* _Exercise text_:
+++
# Increasing stitches without a hole



## Lynn-Philly (Dec 2, 2012)

Hi All

How do I increase without leaving a hole. Any suggestions would be greatly appreciated. Thank you. 

Lynn


----------



## no1girl (Sep 4, 2012)

I knit into the bar between the stitch on the Right needle , then k the next Stitch . That leaves no hole


----------



## Entity (Sep 13, 2011)

Use a transfer tool and pick up the bar from the stitch of the next needle (of the empty needle), and transfer it to the empty needle. Knit as usual.


----------



## Lynn-Philly (Dec 2, 2012)

Entity said:


> Use a transfer tool and pick up the bar from the stitch of the next needle (of the empty needle), and transfer it to the empty needle. Knit as usual.


I picked up the bar in front of the empty needle and I now have a decorative hole all along the the side of my teddy bear. Now the stuffing in the bearish poking thru these holes. Am I picking up the wrong bar?


----------



## Lynn-Philly (Dec 2, 2012)

cakes said:


> I knit into the bar between the stitch on the Right needle , then k the next Stitch . That leaves no hole


Can I do that on a machine?


----------



## susieknitter (Jul 14, 2011)

If you are increasing at the end of a row, all you need to do is bring that needle forward to knitting position and let the carriage knit it.


----------



## Entity (Sep 13, 2011)

Lynn-Philly said:


> Entity said:
> 
> 
> > Use a transfer tool and pick up the bar from the stitch of the next needle (of the empty needle), and transfer it to the empty needle. Knit as usual.
> ...


Sorry, looked like my instruction wasn't clear. You need to pick up the bar not of the empty needle (there's no stitch; thus, no bar) but from the stitch next to the empty needle.

I found a video tutorial from Diana Sullivan which she did several techniques of Increasing & Decreasing. Half way of the video (5:45), she demonstrated what I was trying to convey.




 Diana calls that the heel and I call it a bar.


----------



## no1girl (Sep 4, 2012)

Lynn-Philly said:


> cakes said:
> 
> 
> > I knit into the bar between the stitch on the Right needle , then k the next Stitch . That leaves no hole
> ...


sorry I thought you were hand knitting ..I know nought about machines.


----------



## LUCYMARIE (Oct 18, 2011)
+++
Write out, word for word, the part of the knitting thread starting at "Sorry, looked like" and ending at "call it a bar.". The records play no part in this work.

* _Data to examine_:
+++
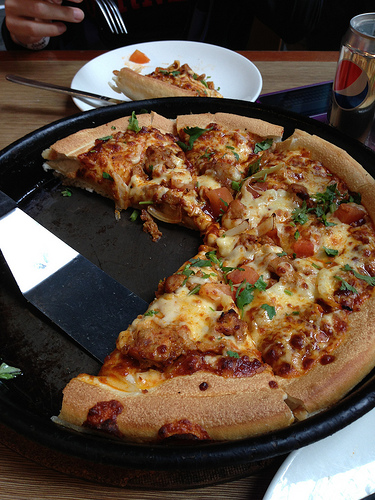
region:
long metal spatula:
[0, 193, 172, 369]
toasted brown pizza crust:
[69, 369, 289, 438]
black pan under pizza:
[0, 116, 332, 450]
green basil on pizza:
[150, 253, 275, 327]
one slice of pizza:
[66, 225, 284, 458]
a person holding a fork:
[2, 0, 196, 106]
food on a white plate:
[48, 35, 274, 113]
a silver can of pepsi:
[314, 0, 374, 142]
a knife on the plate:
[10, 65, 124, 109]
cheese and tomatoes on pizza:
[206, 219, 328, 318]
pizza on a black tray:
[138, 246, 238, 352]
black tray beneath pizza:
[117, 229, 164, 270]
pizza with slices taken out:
[89, 132, 319, 348]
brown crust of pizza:
[161, 379, 246, 437]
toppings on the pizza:
[227, 223, 310, 313]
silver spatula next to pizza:
[38, 207, 155, 343]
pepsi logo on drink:
[319, 51, 373, 108]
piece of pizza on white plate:
[141, 44, 231, 104]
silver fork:
[85, 2, 130, 51]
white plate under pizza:
[212, 38, 237, 78]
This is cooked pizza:
[51, 90, 355, 431]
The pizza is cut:
[11, 133, 352, 350]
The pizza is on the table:
[0, 409, 311, 494]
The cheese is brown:
[126, 307, 291, 451]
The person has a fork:
[8, 0, 158, 64]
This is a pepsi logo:
[319, 2, 372, 137]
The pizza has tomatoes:
[172, 217, 296, 338]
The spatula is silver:
[2, 188, 165, 385]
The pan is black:
[84, 221, 199, 292]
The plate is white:
[56, 15, 275, 171]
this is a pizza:
[205, 159, 334, 331]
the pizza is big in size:
[199, 165, 348, 421]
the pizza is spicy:
[221, 166, 339, 317]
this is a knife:
[65, 286, 118, 322]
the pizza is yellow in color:
[107, 130, 239, 201]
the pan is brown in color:
[103, 228, 136, 266]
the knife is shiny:
[17, 228, 47, 279]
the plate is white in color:
[218, 49, 245, 74]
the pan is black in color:
[13, 138, 33, 170]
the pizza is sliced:
[125, 261, 235, 423]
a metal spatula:
[0, 188, 154, 365]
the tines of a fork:
[96, 0, 130, 35]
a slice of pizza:
[38, 104, 214, 233]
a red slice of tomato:
[225, 263, 261, 286]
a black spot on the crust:
[78, 395, 126, 434]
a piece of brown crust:
[55, 371, 292, 444]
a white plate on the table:
[68, 40, 266, 114]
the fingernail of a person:
[70, 6, 86, 21]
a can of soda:
[325, 10, 373, 150]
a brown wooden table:
[0, 47, 360, 498]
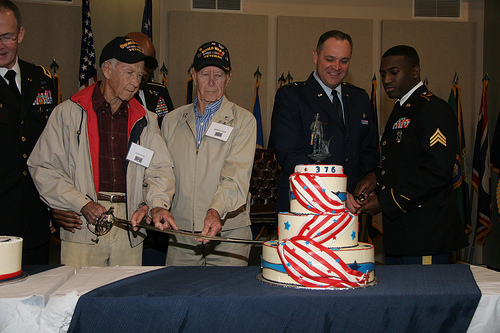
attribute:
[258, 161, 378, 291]
cake — red, heap, layered, three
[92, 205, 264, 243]
sword — cutting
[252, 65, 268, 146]
pole — tip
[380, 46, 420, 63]
hair — black, short, brown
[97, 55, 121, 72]
hair — grey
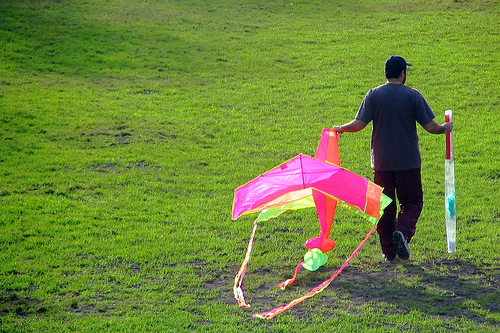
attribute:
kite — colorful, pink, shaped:
[228, 125, 395, 325]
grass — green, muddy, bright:
[1, 2, 499, 333]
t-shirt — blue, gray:
[355, 83, 436, 175]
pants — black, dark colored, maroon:
[370, 167, 425, 259]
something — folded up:
[441, 106, 459, 256]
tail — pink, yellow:
[230, 218, 260, 309]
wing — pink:
[230, 150, 386, 225]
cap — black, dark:
[384, 54, 414, 70]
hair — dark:
[384, 70, 406, 79]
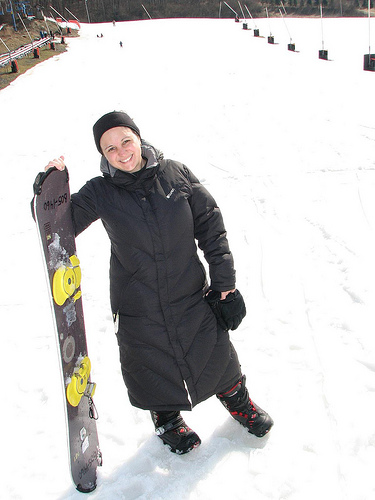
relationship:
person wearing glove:
[30, 109, 276, 457] [207, 286, 245, 331]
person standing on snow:
[30, 109, 276, 457] [0, 18, 375, 497]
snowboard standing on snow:
[34, 155, 103, 494] [0, 18, 375, 497]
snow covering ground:
[178, 76, 319, 147] [15, 12, 373, 496]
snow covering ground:
[4, 19, 375, 499] [261, 64, 372, 495]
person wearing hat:
[30, 109, 276, 457] [91, 108, 144, 156]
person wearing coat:
[30, 109, 276, 457] [30, 139, 236, 412]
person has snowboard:
[30, 109, 276, 457] [29, 156, 106, 494]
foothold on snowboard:
[45, 248, 100, 312] [14, 155, 127, 489]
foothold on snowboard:
[49, 344, 113, 435] [14, 155, 127, 489]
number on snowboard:
[33, 190, 71, 245] [24, 167, 84, 280]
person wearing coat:
[30, 109, 272, 453] [30, 139, 244, 416]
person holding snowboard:
[30, 109, 272, 453] [29, 156, 106, 494]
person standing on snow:
[30, 109, 272, 453] [0, 18, 375, 497]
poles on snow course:
[261, 11, 348, 64] [19, 15, 373, 160]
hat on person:
[76, 96, 165, 163] [30, 109, 276, 457]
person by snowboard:
[30, 109, 276, 457] [34, 155, 103, 494]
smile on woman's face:
[117, 152, 134, 164] [92, 107, 143, 172]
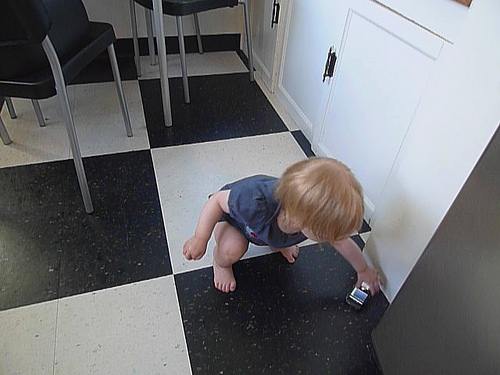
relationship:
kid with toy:
[211, 135, 361, 292] [342, 273, 374, 315]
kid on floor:
[211, 135, 361, 292] [108, 157, 177, 301]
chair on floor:
[15, 16, 148, 198] [108, 157, 177, 301]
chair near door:
[15, 16, 148, 198] [276, 19, 440, 127]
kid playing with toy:
[211, 135, 361, 292] [342, 273, 374, 315]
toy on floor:
[342, 273, 374, 315] [108, 157, 177, 301]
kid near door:
[211, 135, 361, 292] [276, 19, 440, 127]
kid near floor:
[211, 135, 361, 292] [108, 157, 177, 301]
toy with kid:
[342, 273, 374, 315] [211, 135, 361, 292]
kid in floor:
[211, 135, 361, 292] [108, 157, 177, 301]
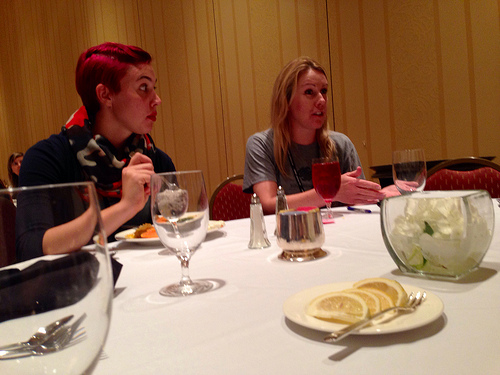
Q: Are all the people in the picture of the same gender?
A: Yes, all the people are female.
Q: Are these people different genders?
A: No, all the people are female.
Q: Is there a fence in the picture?
A: No, there are no fences.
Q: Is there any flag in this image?
A: No, there are no flags.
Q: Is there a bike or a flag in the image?
A: No, there are no flags or bikes.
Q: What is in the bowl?
A: The flowers are in the bowl.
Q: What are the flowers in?
A: The flowers are in the bowl.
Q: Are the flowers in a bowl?
A: Yes, the flowers are in a bowl.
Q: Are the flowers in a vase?
A: No, the flowers are in a bowl.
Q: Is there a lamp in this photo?
A: No, there are no lamps.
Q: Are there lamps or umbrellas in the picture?
A: No, there are no lamps or umbrellas.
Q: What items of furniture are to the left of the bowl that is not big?
A: The pieces of furniture are chairs.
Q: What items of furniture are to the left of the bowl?
A: The pieces of furniture are chairs.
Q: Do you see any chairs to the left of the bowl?
A: Yes, there are chairs to the left of the bowl.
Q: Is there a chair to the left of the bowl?
A: Yes, there are chairs to the left of the bowl.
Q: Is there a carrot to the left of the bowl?
A: No, there are chairs to the left of the bowl.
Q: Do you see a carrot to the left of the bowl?
A: No, there are chairs to the left of the bowl.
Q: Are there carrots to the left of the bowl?
A: No, there are chairs to the left of the bowl.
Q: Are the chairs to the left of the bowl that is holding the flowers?
A: Yes, the chairs are to the left of the bowl.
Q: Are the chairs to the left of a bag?
A: No, the chairs are to the left of the bowl.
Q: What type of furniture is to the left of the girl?
A: The pieces of furniture are chairs.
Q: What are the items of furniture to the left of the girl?
A: The pieces of furniture are chairs.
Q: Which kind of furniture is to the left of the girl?
A: The pieces of furniture are chairs.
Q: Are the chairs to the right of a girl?
A: No, the chairs are to the left of a girl.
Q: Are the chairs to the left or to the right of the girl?
A: The chairs are to the left of the girl.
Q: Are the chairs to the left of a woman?
A: No, the chairs are to the right of a woman.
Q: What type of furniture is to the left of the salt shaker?
A: The pieces of furniture are chairs.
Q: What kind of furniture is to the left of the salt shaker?
A: The pieces of furniture are chairs.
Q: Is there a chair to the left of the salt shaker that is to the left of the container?
A: Yes, there are chairs to the left of the salt shaker.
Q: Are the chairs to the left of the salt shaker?
A: Yes, the chairs are to the left of the salt shaker.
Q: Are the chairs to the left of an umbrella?
A: No, the chairs are to the left of the salt shaker.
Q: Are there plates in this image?
A: Yes, there is a plate.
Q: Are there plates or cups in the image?
A: Yes, there is a plate.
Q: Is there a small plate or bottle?
A: Yes, there is a small plate.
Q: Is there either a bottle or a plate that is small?
A: Yes, the plate is small.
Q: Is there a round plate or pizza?
A: Yes, there is a round plate.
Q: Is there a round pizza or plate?
A: Yes, there is a round plate.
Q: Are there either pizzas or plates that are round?
A: Yes, the plate is round.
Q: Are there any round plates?
A: Yes, there is a round plate.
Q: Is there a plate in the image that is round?
A: Yes, there is a plate that is round.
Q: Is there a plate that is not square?
A: Yes, there is a round plate.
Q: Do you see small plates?
A: Yes, there is a small plate.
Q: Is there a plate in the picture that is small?
A: Yes, there is a plate that is small.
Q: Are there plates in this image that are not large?
A: Yes, there is a small plate.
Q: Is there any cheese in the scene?
A: No, there is no cheese.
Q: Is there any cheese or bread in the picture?
A: No, there are no cheese or breads.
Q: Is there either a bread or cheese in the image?
A: No, there are no cheese or breads.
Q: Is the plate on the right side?
A: Yes, the plate is on the right of the image.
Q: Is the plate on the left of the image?
A: No, the plate is on the right of the image.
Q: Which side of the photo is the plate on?
A: The plate is on the right of the image.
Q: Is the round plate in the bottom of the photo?
A: Yes, the plate is in the bottom of the image.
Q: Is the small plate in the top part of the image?
A: No, the plate is in the bottom of the image.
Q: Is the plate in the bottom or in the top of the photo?
A: The plate is in the bottom of the image.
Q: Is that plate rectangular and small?
A: No, the plate is small but round.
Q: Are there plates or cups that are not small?
A: No, there is a plate but it is small.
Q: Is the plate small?
A: Yes, the plate is small.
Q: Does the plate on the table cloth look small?
A: Yes, the plate is small.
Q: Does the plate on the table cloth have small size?
A: Yes, the plate is small.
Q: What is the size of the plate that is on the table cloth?
A: The plate is small.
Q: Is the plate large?
A: No, the plate is small.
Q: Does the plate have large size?
A: No, the plate is small.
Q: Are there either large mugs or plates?
A: No, there is a plate but it is small.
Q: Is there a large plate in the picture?
A: No, there is a plate but it is small.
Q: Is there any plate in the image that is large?
A: No, there is a plate but it is small.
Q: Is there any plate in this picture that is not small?
A: No, there is a plate but it is small.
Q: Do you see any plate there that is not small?
A: No, there is a plate but it is small.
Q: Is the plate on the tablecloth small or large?
A: The plate is small.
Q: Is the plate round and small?
A: Yes, the plate is round and small.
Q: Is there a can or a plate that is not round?
A: No, there is a plate but it is round.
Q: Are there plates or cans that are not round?
A: No, there is a plate but it is round.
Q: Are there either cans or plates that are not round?
A: No, there is a plate but it is round.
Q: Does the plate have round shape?
A: Yes, the plate is round.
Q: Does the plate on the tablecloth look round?
A: Yes, the plate is round.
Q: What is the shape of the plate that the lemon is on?
A: The plate is round.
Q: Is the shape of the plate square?
A: No, the plate is round.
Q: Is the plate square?
A: No, the plate is round.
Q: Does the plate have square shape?
A: No, the plate is round.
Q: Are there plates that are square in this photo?
A: No, there is a plate but it is round.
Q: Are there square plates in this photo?
A: No, there is a plate but it is round.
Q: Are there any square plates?
A: No, there is a plate but it is round.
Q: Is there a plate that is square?
A: No, there is a plate but it is round.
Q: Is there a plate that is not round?
A: No, there is a plate but it is round.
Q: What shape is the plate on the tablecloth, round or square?
A: The plate is round.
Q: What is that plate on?
A: The plate is on the tablecloth.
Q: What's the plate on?
A: The plate is on the tablecloth.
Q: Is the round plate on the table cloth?
A: Yes, the plate is on the table cloth.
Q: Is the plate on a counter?
A: No, the plate is on the table cloth.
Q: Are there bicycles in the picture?
A: No, there are no bicycles.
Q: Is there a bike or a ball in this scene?
A: No, there are no bikes or balls.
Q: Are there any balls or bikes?
A: No, there are no bikes or balls.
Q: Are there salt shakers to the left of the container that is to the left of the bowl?
A: Yes, there is a salt shaker to the left of the container.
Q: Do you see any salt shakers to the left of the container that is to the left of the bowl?
A: Yes, there is a salt shaker to the left of the container.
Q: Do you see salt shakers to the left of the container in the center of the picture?
A: Yes, there is a salt shaker to the left of the container.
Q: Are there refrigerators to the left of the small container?
A: No, there is a salt shaker to the left of the container.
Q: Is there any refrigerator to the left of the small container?
A: No, there is a salt shaker to the left of the container.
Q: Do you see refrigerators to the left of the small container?
A: No, there is a salt shaker to the left of the container.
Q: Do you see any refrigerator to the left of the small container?
A: No, there is a salt shaker to the left of the container.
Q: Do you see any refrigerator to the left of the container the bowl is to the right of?
A: No, there is a salt shaker to the left of the container.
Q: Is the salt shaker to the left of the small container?
A: Yes, the salt shaker is to the left of the container.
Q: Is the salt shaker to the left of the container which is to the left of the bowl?
A: Yes, the salt shaker is to the left of the container.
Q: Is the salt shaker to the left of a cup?
A: No, the salt shaker is to the left of the container.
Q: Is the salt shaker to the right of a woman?
A: Yes, the salt shaker is to the right of a woman.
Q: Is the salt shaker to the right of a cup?
A: No, the salt shaker is to the right of a woman.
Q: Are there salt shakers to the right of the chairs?
A: Yes, there is a salt shaker to the right of the chairs.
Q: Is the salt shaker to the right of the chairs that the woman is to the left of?
A: Yes, the salt shaker is to the right of the chairs.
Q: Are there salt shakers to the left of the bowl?
A: Yes, there is a salt shaker to the left of the bowl.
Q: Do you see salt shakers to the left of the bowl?
A: Yes, there is a salt shaker to the left of the bowl.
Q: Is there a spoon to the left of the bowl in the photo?
A: No, there is a salt shaker to the left of the bowl.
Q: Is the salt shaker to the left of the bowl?
A: Yes, the salt shaker is to the left of the bowl.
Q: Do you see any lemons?
A: Yes, there is a lemon.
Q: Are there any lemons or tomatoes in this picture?
A: Yes, there is a lemon.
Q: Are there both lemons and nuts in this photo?
A: No, there is a lemon but no nuts.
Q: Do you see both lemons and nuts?
A: No, there is a lemon but no nuts.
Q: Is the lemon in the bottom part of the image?
A: Yes, the lemon is in the bottom of the image.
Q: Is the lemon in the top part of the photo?
A: No, the lemon is in the bottom of the image.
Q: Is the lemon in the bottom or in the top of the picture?
A: The lemon is in the bottom of the image.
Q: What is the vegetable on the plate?
A: The vegetable is a lemon.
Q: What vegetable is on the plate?
A: The vegetable is a lemon.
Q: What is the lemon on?
A: The lemon is on the plate.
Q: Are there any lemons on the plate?
A: Yes, there is a lemon on the plate.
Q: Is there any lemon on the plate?
A: Yes, there is a lemon on the plate.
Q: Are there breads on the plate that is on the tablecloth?
A: No, there is a lemon on the plate.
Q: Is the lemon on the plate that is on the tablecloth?
A: Yes, the lemon is on the plate.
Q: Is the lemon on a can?
A: No, the lemon is on the plate.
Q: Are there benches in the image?
A: No, there are no benches.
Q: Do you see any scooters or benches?
A: No, there are no benches or scooters.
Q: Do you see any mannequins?
A: No, there are no mannequins.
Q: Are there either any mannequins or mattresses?
A: No, there are no mannequins or mattresses.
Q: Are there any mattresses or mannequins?
A: No, there are no mannequins or mattresses.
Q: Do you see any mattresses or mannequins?
A: No, there are no mannequins or mattresses.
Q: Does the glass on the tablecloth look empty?
A: Yes, the glass is empty.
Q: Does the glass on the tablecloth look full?
A: No, the glass is empty.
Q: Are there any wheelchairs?
A: No, there are no wheelchairs.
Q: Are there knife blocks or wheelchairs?
A: No, there are no wheelchairs or knife blocks.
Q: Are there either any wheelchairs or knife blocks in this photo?
A: No, there are no wheelchairs or knife blocks.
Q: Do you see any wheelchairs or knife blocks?
A: No, there are no wheelchairs or knife blocks.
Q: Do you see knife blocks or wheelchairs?
A: No, there are no wheelchairs or knife blocks.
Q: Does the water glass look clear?
A: Yes, the glass is clear.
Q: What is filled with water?
A: The glass is filled with water.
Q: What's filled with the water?
A: The glass is filled with water.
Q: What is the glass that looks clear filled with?
A: The glass is filled with water.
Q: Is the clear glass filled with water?
A: Yes, the glass is filled with water.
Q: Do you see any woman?
A: Yes, there is a woman.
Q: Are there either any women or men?
A: Yes, there is a woman.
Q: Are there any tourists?
A: No, there are no tourists.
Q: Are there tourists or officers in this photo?
A: No, there are no tourists or officers.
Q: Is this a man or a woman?
A: This is a woman.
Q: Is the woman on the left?
A: Yes, the woman is on the left of the image.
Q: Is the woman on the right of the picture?
A: No, the woman is on the left of the image.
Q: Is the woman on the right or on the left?
A: The woman is on the left of the image.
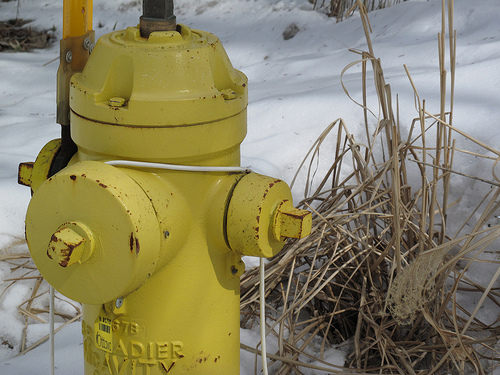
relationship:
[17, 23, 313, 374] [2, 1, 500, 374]
fire hydrant located in snow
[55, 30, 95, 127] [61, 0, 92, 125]
panel mounted on pole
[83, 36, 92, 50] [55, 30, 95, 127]
screw attached to panel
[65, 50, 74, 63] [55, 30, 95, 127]
screw attached to panel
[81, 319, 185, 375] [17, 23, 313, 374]
lettering visible on fire hydrant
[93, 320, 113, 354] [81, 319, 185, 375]
sticker over lettering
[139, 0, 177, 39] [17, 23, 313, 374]
plug on top of fire hydrant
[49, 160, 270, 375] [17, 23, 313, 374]
cord stretched across fire hydrant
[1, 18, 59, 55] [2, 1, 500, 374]
debris on top of snow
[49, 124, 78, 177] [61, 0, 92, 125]
base of pole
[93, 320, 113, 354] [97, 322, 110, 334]
sticker has bar code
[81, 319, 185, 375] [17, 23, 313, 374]
lettering on side of fire hydrant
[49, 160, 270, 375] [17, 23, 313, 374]
cord stretched over fire hydrant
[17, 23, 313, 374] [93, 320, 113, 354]
fire hydrant has sticker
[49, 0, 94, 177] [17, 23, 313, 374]
wrench on side of fire hydrant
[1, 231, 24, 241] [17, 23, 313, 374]
grass next to fire hydrant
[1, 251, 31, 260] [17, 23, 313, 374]
grass next to fire hydrant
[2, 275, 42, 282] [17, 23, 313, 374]
grass next to fire hydrant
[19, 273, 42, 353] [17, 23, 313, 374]
grass next to fire hydrant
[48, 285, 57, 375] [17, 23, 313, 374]
grass next to fire hydrant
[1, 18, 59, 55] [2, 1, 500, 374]
debris laying in snow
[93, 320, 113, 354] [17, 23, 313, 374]
sticker on side of fire hydrant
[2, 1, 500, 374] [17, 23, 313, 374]
snow gathered around fire hydrant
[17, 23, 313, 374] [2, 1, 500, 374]
fire hydrant next to snow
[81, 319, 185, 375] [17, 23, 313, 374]
lettering imprinted on fire hydrant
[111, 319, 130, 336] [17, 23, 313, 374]
numbers on side of fire hydrant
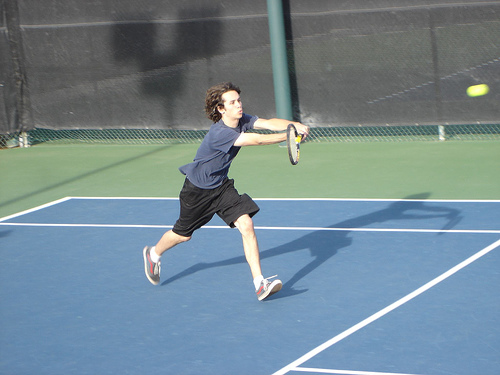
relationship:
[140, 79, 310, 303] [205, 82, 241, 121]
man has hair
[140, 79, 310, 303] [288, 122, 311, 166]
man holding tennis racket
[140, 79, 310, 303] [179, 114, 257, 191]
man wearing t-shirt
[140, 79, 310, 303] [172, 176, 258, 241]
man wearing shorts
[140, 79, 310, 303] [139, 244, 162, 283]
man wearing athletic shoe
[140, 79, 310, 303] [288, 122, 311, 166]
man swinging tennis racket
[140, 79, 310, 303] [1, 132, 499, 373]
man playing on tennis court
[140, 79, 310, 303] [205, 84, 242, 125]
man has head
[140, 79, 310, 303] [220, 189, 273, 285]
man has leg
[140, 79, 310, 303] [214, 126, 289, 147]
man has arm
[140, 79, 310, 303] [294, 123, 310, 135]
man has hand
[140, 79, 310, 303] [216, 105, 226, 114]
man has ear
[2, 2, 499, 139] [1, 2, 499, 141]
fence has net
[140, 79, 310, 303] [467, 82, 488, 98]
man preparing to hit tennis ball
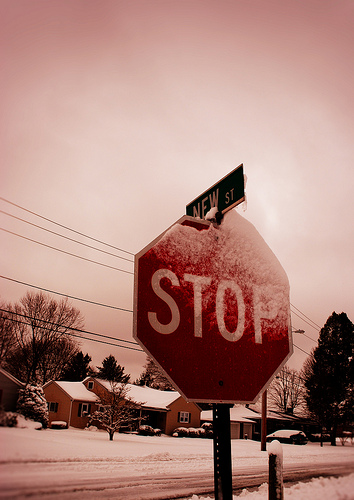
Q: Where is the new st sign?
A: On top of stop sign.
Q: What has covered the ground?
A: Snow.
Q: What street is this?
A: New st.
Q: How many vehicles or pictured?
A: One.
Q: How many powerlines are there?
A: Six.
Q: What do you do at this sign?
A: Stop.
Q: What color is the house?
A: Tan.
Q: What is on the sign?
A: Snow.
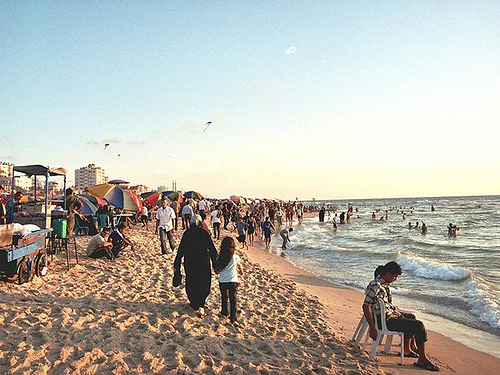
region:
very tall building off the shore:
[74, 165, 106, 192]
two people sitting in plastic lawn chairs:
[354, 260, 444, 370]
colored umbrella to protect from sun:
[89, 178, 148, 211]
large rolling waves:
[397, 252, 498, 327]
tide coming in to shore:
[390, 248, 498, 330]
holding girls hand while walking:
[173, 213, 245, 321]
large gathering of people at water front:
[157, 196, 312, 251]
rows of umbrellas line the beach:
[81, 186, 276, 212]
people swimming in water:
[334, 203, 462, 237]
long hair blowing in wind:
[215, 235, 237, 272]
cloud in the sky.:
[272, 37, 299, 69]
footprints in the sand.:
[89, 323, 110, 339]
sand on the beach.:
[452, 352, 476, 367]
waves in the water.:
[422, 255, 459, 279]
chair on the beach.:
[375, 307, 393, 347]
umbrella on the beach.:
[100, 187, 137, 206]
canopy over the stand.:
[23, 163, 73, 180]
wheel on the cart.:
[16, 258, 37, 283]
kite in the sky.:
[91, 136, 113, 159]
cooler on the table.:
[50, 217, 69, 241]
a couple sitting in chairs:
[353, 261, 429, 366]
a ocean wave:
[426, 247, 493, 331]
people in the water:
[319, 196, 466, 245]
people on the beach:
[139, 196, 281, 321]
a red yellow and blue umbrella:
[86, 183, 143, 218]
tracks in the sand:
[44, 274, 150, 359]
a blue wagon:
[5, 222, 47, 281]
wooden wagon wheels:
[16, 254, 57, 281]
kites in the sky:
[97, 116, 225, 153]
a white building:
[73, 165, 105, 189]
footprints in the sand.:
[95, 322, 127, 339]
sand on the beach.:
[450, 343, 465, 359]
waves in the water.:
[402, 250, 454, 280]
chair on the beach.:
[379, 299, 386, 346]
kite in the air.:
[195, 120, 218, 137]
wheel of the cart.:
[16, 259, 32, 294]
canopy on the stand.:
[13, 163, 72, 175]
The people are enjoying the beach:
[0, 120, 491, 361]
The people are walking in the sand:
[15, 57, 481, 362]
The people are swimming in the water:
[21, 45, 488, 360]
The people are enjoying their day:
[17, 47, 482, 357]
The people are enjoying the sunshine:
[31, 50, 469, 353]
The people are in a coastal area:
[5, 45, 483, 350]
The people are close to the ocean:
[20, 38, 483, 348]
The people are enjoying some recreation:
[0, 36, 496, 362]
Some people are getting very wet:
[0, 35, 491, 356]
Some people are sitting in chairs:
[347, 250, 449, 374]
+++
* _Result for this exercise_:
Sorry, looked like my instruction wasn't clear. You need to pick up the bar not of the empty needle (there's no stitch; thus, no bar) but from the stitch next to the empty needle.

I found a video tutorial from Diana Sullivan which she did several techniques of Increasing & Decreasing. Half way of the video (5:45), she demonstrated what I was trying to convey.




 Diana calls that the heel and I call it a bar.